▶ _Текст для изучения_
··········

Мелкопоместная шляхта не отставала от столичной в совершении беззаконий. Мемуары и судебные архивы того времени полны свидетельств самых невероятных бесчинств в различных уголках Речи Посполитой. Особенно прославился ими Николай Потоцкий, староста Каневский. Убийство было для него простым движением руки. Он приказывал расстреливать или вещать каждого, чье лицо ему чем-нибудь не понравилось. Однажды, убив еврея, принадлежавшего соседу, он взамен привез ему целый воз соплеменников убитого, поймав их в ближайших местечках. Несчастные лежали на возу один на другом, придавленные сверху гнетом, словно снопы. От него не было спасения никому: ни положение, ни возраст, ни пол не спасали от смерти, глумления или надругательств старосты и его приспешников. Потоцкий заставлял женщин залезать на деревья и кричать оттуда «ку-ку», пока он сбивал с веток «дичь» мелкой дробью. Монахов-доминиканцев, носивших белые сутаны, он заставлял пролезать сквозь дегтярные бочки; судей, неоднократно судивших его, сек, положив лицом на утвержденные ими приговоры. Под старость грешник осудил себя на покаяние, выстроил церковь на Погаеве и удалился в монастырь, но и там не оставлял своих пьяных выходок.

··········

▶ _Задания_
A) Объясните по тексту о бесчинствах шляхты, почему Николай Потоцкий привез соседу целый воз людей.
B) Какую должность, согласно тексту о бесчинствах шляхты, занимал Николай Потоцкий?
C) Допишите продолжение текста о бесчинствах шляхты, начиная с места, где он обрывается.
Данные ниже никак не связаны с текстом по содержанию.

(Сохраненные записи)

··········

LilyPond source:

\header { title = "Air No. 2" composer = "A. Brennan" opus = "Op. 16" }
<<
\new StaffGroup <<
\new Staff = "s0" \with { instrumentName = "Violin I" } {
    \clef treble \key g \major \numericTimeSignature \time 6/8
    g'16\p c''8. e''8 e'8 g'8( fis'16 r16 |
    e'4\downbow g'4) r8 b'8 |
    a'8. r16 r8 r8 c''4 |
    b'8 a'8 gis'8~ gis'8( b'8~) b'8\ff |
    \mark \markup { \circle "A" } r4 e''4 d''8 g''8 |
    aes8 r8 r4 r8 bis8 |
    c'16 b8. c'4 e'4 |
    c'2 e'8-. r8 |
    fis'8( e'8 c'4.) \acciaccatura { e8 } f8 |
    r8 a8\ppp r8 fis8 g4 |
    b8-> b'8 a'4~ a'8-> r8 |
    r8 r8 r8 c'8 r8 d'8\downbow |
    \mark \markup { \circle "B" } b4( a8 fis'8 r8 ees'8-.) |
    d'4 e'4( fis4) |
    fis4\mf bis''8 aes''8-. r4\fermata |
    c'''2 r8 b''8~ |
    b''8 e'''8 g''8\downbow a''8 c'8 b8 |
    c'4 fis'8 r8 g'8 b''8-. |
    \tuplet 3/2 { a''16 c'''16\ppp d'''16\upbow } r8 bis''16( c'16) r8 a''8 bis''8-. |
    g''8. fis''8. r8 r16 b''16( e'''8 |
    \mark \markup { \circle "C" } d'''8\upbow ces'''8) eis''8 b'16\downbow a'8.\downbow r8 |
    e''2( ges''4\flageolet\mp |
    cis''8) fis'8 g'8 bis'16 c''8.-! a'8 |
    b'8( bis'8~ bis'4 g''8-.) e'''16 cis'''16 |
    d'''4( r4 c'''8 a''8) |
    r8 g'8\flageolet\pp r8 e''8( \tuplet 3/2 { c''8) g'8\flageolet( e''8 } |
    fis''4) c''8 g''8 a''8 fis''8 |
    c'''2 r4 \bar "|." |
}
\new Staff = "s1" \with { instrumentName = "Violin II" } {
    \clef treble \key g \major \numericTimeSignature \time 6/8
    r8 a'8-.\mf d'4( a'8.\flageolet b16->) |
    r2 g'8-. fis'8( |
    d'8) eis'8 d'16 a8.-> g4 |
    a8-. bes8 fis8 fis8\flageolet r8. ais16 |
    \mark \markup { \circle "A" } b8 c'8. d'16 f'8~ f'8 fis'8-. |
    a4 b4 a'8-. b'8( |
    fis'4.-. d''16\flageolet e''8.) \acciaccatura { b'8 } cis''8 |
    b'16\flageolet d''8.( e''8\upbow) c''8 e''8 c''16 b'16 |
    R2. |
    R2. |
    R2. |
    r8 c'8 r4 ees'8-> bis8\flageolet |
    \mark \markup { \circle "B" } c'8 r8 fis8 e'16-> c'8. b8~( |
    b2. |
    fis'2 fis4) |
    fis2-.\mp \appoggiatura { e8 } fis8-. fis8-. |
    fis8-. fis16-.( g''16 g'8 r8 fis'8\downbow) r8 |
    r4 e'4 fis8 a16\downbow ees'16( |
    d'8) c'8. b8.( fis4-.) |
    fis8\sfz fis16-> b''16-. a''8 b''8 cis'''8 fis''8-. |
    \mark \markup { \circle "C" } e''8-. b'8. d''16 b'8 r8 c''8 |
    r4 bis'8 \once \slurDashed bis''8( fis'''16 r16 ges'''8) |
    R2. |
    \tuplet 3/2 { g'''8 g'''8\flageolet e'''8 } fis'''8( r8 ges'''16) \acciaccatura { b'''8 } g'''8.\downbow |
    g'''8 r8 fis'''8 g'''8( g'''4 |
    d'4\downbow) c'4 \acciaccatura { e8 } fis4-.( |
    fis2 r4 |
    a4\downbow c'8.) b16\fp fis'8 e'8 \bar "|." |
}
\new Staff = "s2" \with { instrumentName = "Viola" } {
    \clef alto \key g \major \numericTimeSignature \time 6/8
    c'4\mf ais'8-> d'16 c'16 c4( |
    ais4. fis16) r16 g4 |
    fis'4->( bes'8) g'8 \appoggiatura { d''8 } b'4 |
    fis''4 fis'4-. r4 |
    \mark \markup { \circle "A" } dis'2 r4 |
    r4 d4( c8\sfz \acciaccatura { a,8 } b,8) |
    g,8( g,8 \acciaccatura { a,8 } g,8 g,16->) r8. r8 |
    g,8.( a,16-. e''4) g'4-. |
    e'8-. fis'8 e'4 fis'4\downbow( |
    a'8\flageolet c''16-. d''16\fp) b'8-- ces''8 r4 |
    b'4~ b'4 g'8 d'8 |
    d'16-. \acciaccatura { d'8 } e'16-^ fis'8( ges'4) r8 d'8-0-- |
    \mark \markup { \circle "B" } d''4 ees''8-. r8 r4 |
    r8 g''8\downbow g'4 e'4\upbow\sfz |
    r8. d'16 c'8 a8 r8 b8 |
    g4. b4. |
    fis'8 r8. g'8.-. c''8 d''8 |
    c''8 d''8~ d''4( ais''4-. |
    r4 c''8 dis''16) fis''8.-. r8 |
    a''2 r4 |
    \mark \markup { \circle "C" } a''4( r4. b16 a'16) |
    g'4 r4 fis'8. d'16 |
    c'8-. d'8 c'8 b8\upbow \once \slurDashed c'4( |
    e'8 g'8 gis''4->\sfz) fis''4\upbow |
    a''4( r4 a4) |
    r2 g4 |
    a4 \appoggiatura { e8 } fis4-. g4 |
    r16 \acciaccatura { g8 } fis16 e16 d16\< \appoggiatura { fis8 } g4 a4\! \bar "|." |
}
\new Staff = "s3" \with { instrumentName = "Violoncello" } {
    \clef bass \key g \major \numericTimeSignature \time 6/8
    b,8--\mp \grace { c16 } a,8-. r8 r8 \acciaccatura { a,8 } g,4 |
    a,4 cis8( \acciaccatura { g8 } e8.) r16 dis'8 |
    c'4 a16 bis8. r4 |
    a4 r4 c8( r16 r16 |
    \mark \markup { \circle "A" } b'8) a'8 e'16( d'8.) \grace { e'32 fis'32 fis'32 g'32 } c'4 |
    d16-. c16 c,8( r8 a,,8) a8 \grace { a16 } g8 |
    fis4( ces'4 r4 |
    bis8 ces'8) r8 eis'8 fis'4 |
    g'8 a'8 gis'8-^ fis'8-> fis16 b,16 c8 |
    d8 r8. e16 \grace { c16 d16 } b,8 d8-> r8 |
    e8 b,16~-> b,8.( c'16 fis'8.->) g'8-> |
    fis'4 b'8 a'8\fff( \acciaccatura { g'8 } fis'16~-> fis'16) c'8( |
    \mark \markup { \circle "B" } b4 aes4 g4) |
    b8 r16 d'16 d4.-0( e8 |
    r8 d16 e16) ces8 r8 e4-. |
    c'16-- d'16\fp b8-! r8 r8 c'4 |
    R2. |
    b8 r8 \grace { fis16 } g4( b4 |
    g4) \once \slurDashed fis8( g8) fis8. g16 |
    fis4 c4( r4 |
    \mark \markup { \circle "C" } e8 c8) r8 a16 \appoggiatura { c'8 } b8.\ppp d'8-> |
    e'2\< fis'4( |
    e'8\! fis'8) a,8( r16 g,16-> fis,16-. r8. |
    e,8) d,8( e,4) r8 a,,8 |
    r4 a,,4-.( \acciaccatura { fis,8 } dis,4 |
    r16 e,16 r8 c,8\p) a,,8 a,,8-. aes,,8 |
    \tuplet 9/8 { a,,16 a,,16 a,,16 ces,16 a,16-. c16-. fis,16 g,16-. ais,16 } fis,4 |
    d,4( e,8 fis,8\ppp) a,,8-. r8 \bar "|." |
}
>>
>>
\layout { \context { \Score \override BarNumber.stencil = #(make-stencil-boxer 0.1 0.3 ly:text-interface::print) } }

··········

▶ _Ответы по порядку_
A) Потоцкий убил еврея, принадлежавшего соседу. Взамен убитого он привез соседу воз его соплеменников, пойманных в ближайших местечках.

B) Он был старостой Каневским.

C)
Другой выродок, Шанявский, староста Малогосский, проводил время в постоянных наездах на соседей, убивая и мучая людей. Не было ни одного выездного трибунала, где бы ни выносили ему приговор, но его многочисленная шляхта всюду защищала его. Когда же Шанявский начал обижать и своих защитников, они составили против него заговор. Он бежал в Варшаву, где продолжал творить преступления: из дома, который он занимал, слышались крики его жертв. Жена Шанявского выхлопотала у королевы развод и бежала в монастырь, боясь оставаться в миру.

Женщины придумывали развлечения, более подходящие их полу. Некая пани Коссовская приказывала слугам затаскивать к себе во двор проезжих людей. Гостеприимная хозяйка поила, кормила своих гостей, а потом заставляла их плясать до упада. Если кто-то из них валился с ног от усталости и, случалось, тут же засыпал, то его обливали водой, приводили в чувство и после порки возвращали в круг. Бедный муж этой дамы, находившийся у нее под каблуком, ничем не мог помочь несчастным.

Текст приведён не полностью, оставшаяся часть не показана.